## Work instruction
Every line from the one with "Rendered at 1500 by 844 pixels." to the one with "Document page, 1536x1125 pixels.", including those two, is to be copied exactly; all other lines of the entries below are left out.

## Entries provided

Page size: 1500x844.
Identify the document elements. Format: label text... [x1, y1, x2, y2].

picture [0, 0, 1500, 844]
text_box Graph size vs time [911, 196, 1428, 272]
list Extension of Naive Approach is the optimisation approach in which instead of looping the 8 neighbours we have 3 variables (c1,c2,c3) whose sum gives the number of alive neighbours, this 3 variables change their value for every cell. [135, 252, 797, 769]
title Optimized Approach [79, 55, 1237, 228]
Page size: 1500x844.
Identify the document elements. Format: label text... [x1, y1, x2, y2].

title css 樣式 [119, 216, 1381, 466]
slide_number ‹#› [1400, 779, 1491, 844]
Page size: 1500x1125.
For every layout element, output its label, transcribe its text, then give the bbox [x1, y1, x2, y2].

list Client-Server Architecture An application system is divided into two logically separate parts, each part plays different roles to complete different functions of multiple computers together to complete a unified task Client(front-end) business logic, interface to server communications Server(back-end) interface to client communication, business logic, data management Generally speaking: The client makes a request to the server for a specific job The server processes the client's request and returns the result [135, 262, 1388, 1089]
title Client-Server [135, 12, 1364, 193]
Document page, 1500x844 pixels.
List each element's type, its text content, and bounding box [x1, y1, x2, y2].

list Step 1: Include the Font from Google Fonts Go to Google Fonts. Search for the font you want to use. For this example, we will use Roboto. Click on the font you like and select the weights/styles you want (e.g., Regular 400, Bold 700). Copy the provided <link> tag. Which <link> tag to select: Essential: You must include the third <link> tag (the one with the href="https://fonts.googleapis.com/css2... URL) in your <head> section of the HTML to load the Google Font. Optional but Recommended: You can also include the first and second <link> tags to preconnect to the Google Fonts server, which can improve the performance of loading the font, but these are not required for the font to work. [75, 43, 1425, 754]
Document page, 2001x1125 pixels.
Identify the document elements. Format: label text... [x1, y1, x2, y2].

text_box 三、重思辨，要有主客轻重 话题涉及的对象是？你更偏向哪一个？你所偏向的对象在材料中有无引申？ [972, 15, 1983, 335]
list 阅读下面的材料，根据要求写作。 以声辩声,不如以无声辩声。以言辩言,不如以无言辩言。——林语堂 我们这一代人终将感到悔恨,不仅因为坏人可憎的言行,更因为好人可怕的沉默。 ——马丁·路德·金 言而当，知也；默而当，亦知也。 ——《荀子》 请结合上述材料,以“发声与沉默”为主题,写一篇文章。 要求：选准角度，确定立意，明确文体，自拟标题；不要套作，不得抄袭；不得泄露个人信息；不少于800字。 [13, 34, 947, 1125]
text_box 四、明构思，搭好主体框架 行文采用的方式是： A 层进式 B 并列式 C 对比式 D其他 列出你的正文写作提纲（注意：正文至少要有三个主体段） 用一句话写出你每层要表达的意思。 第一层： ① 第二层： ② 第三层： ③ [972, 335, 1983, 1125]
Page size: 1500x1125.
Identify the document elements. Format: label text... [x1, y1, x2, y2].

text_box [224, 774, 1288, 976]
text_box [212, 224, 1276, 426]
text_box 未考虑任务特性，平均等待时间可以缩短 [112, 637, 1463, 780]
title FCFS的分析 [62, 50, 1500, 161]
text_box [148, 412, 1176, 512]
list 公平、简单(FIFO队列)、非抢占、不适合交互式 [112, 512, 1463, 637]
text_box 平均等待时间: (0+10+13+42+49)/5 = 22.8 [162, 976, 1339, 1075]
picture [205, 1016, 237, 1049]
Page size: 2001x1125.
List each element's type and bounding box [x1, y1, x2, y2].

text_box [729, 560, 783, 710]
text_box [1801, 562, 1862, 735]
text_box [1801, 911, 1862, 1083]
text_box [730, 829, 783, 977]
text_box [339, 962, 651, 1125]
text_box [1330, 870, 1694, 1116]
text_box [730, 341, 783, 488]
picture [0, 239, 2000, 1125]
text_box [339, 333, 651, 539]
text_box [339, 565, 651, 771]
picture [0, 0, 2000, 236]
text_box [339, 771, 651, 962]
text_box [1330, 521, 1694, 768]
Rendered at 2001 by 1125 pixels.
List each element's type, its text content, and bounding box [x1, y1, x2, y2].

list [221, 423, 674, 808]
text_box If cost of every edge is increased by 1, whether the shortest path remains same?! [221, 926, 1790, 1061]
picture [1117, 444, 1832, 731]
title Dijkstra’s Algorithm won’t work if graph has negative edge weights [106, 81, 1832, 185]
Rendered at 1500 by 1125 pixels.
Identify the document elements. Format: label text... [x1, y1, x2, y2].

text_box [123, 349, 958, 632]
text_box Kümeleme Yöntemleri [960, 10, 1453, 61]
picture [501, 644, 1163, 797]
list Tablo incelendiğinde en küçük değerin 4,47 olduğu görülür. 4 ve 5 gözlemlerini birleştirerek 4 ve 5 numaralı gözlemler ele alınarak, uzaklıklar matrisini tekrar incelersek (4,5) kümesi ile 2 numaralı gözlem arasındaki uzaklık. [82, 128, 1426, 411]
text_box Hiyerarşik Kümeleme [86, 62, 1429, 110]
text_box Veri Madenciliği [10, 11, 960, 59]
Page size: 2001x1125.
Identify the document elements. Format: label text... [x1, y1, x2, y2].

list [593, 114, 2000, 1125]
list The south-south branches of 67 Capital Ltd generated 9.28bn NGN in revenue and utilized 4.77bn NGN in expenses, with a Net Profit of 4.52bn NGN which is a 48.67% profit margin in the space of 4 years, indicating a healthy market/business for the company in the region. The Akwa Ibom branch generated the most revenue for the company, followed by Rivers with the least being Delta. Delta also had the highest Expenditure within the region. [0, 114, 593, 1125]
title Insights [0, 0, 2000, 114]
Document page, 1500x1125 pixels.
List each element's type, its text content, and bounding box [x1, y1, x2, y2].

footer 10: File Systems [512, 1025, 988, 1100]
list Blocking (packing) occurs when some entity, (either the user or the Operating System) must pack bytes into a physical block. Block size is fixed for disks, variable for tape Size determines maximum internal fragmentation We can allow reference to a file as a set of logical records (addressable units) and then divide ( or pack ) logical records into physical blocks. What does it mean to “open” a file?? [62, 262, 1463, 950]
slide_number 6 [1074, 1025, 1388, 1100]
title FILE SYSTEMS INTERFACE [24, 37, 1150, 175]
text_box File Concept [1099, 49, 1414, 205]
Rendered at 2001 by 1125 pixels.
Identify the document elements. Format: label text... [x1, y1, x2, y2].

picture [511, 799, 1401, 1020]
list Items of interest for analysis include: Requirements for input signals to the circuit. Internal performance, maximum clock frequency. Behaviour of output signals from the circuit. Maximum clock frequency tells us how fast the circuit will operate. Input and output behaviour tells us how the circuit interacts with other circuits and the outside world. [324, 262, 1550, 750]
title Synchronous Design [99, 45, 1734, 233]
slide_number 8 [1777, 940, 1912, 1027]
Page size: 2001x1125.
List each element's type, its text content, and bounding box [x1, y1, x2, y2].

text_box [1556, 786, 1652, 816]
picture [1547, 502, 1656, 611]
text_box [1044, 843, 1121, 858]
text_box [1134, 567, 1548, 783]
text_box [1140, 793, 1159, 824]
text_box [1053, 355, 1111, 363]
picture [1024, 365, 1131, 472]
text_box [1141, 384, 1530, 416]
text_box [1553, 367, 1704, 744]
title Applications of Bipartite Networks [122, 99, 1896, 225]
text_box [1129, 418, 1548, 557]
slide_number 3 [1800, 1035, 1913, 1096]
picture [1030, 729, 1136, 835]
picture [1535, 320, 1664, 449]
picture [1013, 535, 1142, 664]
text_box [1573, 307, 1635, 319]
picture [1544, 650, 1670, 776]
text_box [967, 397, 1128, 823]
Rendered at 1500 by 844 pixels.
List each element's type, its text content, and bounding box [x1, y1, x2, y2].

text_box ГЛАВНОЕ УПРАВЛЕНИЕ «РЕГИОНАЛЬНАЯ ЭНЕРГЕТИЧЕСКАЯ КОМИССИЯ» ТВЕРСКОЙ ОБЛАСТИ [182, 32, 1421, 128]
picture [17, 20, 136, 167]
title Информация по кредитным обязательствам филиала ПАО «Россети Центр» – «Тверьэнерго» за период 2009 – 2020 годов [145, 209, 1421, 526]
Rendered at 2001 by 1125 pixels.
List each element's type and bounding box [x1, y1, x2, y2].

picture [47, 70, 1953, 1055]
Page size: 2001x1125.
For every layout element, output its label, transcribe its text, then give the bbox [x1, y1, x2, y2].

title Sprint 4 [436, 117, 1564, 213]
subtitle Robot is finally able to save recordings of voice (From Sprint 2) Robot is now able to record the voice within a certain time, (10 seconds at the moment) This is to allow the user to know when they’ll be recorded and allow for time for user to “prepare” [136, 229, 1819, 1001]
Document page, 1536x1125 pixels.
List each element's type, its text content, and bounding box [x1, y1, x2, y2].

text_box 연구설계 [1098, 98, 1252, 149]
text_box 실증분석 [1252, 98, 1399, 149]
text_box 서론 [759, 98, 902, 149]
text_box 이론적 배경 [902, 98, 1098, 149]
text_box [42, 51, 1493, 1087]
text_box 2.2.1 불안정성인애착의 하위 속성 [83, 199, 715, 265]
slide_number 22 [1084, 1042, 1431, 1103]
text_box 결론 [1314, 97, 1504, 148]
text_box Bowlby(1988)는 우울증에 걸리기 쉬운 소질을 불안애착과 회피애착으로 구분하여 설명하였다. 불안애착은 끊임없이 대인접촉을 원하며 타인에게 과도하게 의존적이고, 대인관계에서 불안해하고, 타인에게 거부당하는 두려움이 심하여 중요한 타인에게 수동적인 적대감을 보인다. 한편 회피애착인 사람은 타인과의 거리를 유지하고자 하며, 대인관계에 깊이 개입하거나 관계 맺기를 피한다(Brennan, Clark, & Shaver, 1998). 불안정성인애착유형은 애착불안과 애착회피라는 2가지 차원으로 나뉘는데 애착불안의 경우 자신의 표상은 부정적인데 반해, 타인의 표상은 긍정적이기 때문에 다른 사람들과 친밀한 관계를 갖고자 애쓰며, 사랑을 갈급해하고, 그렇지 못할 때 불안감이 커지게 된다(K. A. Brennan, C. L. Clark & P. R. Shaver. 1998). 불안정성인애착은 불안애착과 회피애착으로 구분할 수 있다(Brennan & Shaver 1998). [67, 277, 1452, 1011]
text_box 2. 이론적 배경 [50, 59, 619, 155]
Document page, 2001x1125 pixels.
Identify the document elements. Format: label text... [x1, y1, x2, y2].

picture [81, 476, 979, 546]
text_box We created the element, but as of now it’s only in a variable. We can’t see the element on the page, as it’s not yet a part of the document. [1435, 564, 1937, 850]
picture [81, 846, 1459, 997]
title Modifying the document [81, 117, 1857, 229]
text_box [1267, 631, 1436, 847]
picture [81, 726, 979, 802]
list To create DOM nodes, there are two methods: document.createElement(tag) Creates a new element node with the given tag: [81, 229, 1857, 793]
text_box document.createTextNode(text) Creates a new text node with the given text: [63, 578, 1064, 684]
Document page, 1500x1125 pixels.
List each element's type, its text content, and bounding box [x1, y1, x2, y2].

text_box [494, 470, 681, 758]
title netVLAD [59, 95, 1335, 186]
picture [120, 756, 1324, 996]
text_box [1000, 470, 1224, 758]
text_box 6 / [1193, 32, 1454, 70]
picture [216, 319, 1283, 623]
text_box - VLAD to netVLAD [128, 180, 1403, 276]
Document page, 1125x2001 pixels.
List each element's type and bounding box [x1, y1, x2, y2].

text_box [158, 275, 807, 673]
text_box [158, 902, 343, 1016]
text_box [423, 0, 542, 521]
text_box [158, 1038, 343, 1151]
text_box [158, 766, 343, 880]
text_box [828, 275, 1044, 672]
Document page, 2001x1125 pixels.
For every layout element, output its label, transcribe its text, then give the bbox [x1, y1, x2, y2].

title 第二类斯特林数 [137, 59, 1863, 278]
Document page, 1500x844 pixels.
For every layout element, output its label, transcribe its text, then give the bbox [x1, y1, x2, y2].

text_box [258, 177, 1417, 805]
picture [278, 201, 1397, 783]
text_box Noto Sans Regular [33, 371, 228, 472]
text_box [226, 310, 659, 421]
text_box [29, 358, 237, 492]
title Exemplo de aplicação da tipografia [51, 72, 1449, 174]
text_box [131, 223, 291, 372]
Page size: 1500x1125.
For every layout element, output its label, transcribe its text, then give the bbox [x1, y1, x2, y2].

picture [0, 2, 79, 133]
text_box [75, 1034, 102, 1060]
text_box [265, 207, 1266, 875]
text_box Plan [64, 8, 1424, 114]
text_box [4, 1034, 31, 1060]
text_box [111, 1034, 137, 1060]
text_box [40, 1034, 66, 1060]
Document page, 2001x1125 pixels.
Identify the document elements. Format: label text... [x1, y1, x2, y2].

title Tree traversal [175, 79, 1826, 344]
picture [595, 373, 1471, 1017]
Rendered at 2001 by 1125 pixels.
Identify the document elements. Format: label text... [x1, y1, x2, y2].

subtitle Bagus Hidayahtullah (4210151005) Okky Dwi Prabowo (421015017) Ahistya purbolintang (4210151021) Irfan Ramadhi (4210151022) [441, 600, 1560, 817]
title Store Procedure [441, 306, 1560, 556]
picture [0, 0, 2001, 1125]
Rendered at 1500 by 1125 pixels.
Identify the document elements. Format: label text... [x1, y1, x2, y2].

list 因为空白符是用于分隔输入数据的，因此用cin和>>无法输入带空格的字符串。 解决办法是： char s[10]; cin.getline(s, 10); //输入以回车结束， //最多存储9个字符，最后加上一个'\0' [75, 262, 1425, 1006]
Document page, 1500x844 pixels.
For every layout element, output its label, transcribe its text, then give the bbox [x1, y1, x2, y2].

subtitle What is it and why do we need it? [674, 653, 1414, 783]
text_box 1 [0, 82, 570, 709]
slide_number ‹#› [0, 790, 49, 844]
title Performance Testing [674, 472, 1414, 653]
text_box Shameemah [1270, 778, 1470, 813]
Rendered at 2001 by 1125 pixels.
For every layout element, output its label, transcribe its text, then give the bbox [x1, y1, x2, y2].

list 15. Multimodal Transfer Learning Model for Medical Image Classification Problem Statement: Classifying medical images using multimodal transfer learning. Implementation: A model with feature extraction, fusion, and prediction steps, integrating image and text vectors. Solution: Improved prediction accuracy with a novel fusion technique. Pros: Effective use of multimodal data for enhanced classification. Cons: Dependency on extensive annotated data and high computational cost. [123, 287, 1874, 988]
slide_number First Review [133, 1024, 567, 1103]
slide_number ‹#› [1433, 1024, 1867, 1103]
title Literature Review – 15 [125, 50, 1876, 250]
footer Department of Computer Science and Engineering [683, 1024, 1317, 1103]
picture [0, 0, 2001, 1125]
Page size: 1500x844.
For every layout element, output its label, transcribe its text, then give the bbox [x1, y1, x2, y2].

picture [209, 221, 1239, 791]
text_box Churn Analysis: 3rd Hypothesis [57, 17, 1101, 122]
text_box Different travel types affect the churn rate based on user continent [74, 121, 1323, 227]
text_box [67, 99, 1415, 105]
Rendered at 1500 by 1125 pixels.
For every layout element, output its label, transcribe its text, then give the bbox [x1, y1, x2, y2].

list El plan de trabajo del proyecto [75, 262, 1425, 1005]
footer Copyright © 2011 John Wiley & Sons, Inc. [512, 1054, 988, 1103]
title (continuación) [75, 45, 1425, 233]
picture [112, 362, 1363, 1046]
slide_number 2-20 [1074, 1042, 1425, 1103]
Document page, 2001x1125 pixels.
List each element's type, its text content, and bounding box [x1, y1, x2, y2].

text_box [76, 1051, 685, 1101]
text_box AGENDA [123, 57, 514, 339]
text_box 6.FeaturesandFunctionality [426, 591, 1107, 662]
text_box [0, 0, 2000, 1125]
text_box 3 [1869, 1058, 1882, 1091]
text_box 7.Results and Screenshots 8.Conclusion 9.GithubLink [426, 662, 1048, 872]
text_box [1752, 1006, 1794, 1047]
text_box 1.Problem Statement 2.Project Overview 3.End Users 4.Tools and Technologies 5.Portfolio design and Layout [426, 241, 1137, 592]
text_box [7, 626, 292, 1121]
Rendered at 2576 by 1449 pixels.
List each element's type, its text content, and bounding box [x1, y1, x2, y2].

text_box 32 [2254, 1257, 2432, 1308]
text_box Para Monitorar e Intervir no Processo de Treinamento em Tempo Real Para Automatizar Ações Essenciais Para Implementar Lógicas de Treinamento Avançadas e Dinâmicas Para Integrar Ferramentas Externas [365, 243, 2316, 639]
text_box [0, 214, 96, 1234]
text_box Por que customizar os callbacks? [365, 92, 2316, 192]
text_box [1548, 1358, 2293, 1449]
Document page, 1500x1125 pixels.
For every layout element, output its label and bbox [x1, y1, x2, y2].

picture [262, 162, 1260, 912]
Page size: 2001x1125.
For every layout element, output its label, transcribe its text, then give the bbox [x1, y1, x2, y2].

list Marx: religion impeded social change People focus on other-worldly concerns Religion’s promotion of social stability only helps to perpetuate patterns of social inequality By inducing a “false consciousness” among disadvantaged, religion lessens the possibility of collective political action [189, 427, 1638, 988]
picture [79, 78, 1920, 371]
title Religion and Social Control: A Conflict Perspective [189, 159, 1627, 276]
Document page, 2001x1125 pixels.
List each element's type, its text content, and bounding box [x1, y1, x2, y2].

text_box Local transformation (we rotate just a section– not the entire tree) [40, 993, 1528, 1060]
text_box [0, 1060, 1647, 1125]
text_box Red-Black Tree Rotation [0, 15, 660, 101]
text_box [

## Response
Rendered at 1500 by 844 pixels.
List each element's type, its text content, and bounding box [x1, y1, x2, y2].

text_box ГЛАВНОЕ УПРАВЛЕНИЕ «РЕГИОНАЛЬНАЯ ЭНЕРГЕТИЧЕСКАЯ КОМИССИЯ» ТВЕРСКОЙ ОБЛАСТИ [182, 32, 1421, 128]
picture [17, 20, 136, 167]
title Информация по кредитным обязательствам филиала ПАО «Россети Центр» – «Тверьэнерго» за период 2009 – 2020 годов [145, 209, 1421, 526]
Rendered at 2001 by 1125 pixels.
List each element's type and bounding box [x1, y1, x2, y2].

picture [47, 70, 1953, 1055]
Page size: 2001x1125.
For every layout element, output its label, transcribe its text, then give the bbox [x1, y1, x2, y2].

title Sprint 4 [436, 117, 1564, 213]
subtitle Robot is finally able to save recordings of voice (From Sprint 2) Robot is now able to record the voice within a certain time, (10 seconds at the moment) This is to allow the user to know when they’ll be recorded and allow for time for user to “prepare” [136, 229, 1819, 1001]
Document page, 1536x1125 pixels.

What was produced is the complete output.